The ALM/carry trade portfolios hold higher-yielding bonds that banks bought with cheap money from the ECB.

Among the bigger banks, France's Credit Agricole and Belgium's KBC would suffer falls of about 2.5 percent in equity for a 1 percent fall in the value of their AFS instruments. Falls would be lowest at Credit Suisse , at just over 0.1 percent, and Lloyds , less than 1 percent, KBW said.

KBW said investment banks were less exposed to AFS losses than many investors perceive because they have slimmed down their portfolios so much. The ‘Value at Risk'(VaR) linked to interest rates has fallen by two thirds across Europe's four biggest investment banks, KBW said.

Some investment banks would benefit from higher interest rates for some business areas, it added. Banks' pension deficits would also look better in a higher interest rate environment.

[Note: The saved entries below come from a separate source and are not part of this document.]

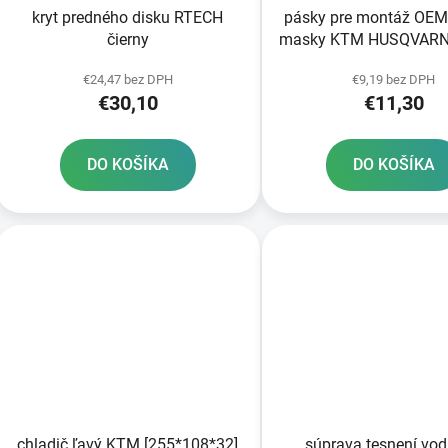
kryt predného disku RTECH
pásky pre montáž OEM
čierny
masky KTM HUSQVARN
GAS RTECH
€24,47 bez DPH
€9,19 bez DPH
€30,10
€11,30
DO KOŠÍKA
DO KOŠÍKA
chladič ľavý KTM [255*108*32]
súprava tesnení vo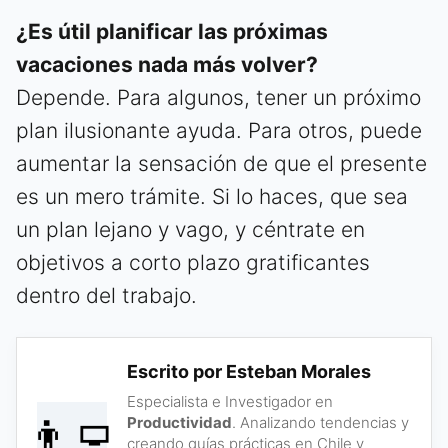
¿Es útil planificar las próximas
vacaciones nada más volver?
Depende. Para algunos, tener un próximo
plan ilusionante ayuda. Para otros, puede
aumentar la sensación de que el presente
es un mero trámite. Si lo haces, que sea
un plan lejano y vago, y céntrate en
objetivos a corto plazo gratificantes
dentro del trabajo.
Escrito por Esteban Morales
Especialista e Investigador en
👨‍💻
Productividad
. Analizando tendencias y
creando guías prácticas en Chile y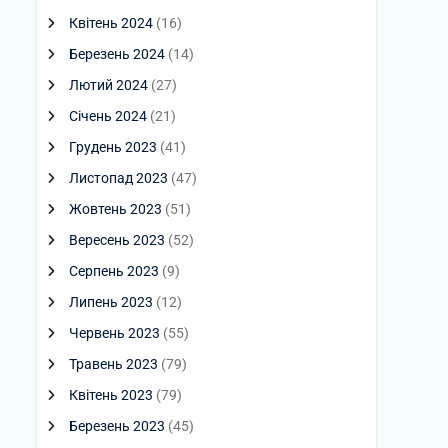
Квітень 2024
(16)
Березень 2024
(14)
Лютий 2024
(27)
Січень 2024
(21)
Грудень 2023
(41)
Листопад 2023
(47)
Жовтень 2023
(51)
Вересень 2023
(52)
Серпень 2023
(9)
Липень 2023
(12)
Червень 2023
(55)
Травень 2023
(79)
Квітень 2023
(79)
Березень 2023
(45)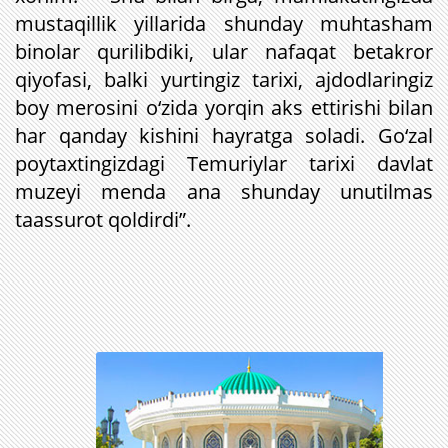
mustaqillik yillarida shunday muhtasham
binolar qurilibdiki, ular nafaqat betakror
qiyofasi, balki yurtingiz tarixi, ajdodlaringiz
boy merosini o‘zida yorqin aks ettirishi bilan
har qanday kishini hayratga soladi. Go‘zal
poytaxtingizdagi Temuriylar tarixi davlat
muzeyi menda ana shunday unutilmas
taassurot qoldirdi”.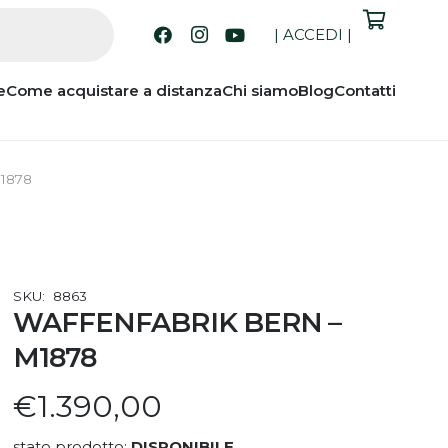
|
ACCEDI
|
e
Come acquistare a distanza
Chi siamo
Blog
Contatti
1878
SKU:
8863
WAFFENFABRIK BERN –
M1878
€
1.390,00
stato prodotto:
DISPONIBILE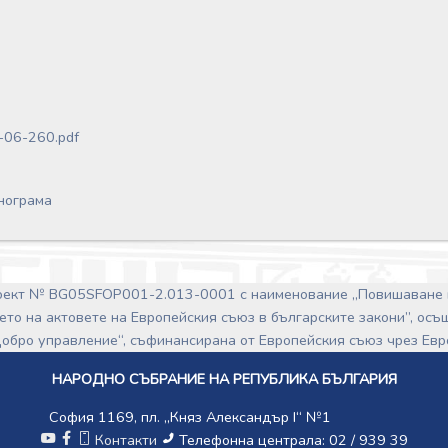
06-260.pdf
нограма
роект № BG05SFOP001-2.013-0001 с наименование „Повишаване 
ето на актовете на Европейския съюз в българските закони”, ос
обро управление“, съфинансирана от Европейския съюз чрез Ев
НАРОДНО СЪБРАНИЕ НА РЕПУБЛИКА БЪЛГАРИЯ
София 1169, пл. „Княз Александър I“ №1
Контакти
Телефонна централа: 02 / 939 39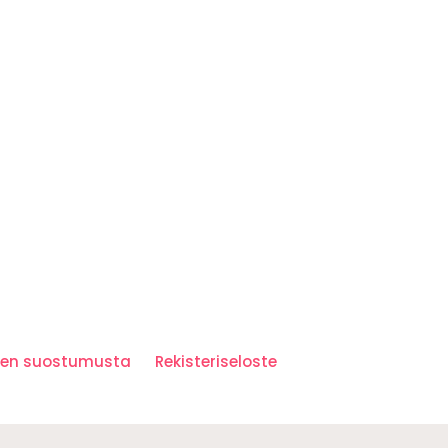
iden suostumusta
Rekisteriseloste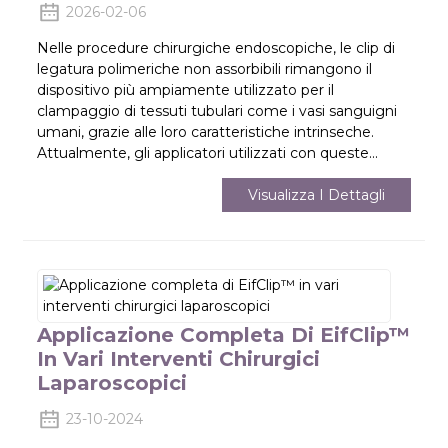
2026-02-06
Nelle procedure chirurgiche endoscopiche, le clip di
legatura polimeriche non assorbibili rimangono il
dispositivo più ampiamente utilizzato per il
clampaggio di tessuti tubulari come i vasi sanguigni
umani, grazie alle loro caratteristiche intrinseche.
Attualmente, gli applicatori utilizzati con queste...
Visualizza I Dettagli
Applicazione Completa Di EifClip™
In Vari Interventi Chirurgici
Laparoscopici
23-10-2024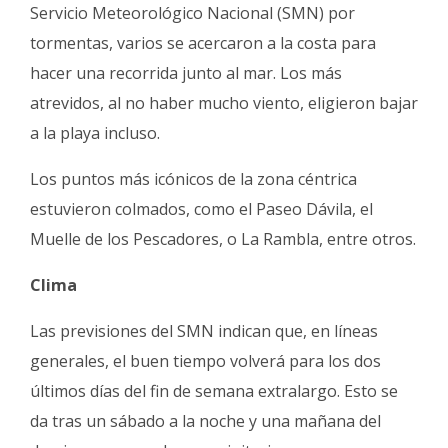
Servicio Meteorológico Nacional (SMN) por
tormentas, varios se acercaron a la costa para
hacer una recorrida junto al mar. Los más
atrevidos, al no haber mucho viento, eligieron bajar
a la playa incluso.
Los puntos más icónicos de la zona céntrica
estuvieron colmados, como el Paseo Dávila, el
Muelle de los Pescadores, o La Rambla, entre otros.
Clima
Las previsiones del SMN indican que, en líneas
generales, el buen tiempo volverá para los dos
últimos días del fin de semana extralargo. Esto se
da tras un sábado a la noche y una mañana del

Pulling an overall picture from the many moving parts can be difficult, but history suggests the transition to higher rates is a painful one. "Banks (shares) have underperformed in the four tightening periods over the last two decades, and by 9 percent on average," KBW said.

Once higher rates are bedded in, most bankers acknowledge it is better for profitability; several have told their investors about the drag of low interest rates on margins.

Policymakers also believe higher interest rates lead to more sustainable lending and investment. At a London conference on June 26, ECB executive board member Benoit Coeure detailed how low interest rates could promote bank risk-taking.

The crisis-tackling policies introduced by the ECB were designed to enable banks to continue lending into the real economy "by taking new risks", he noted.

"The concern is, however, that persistent liquidity sows the seeds for market turmoil."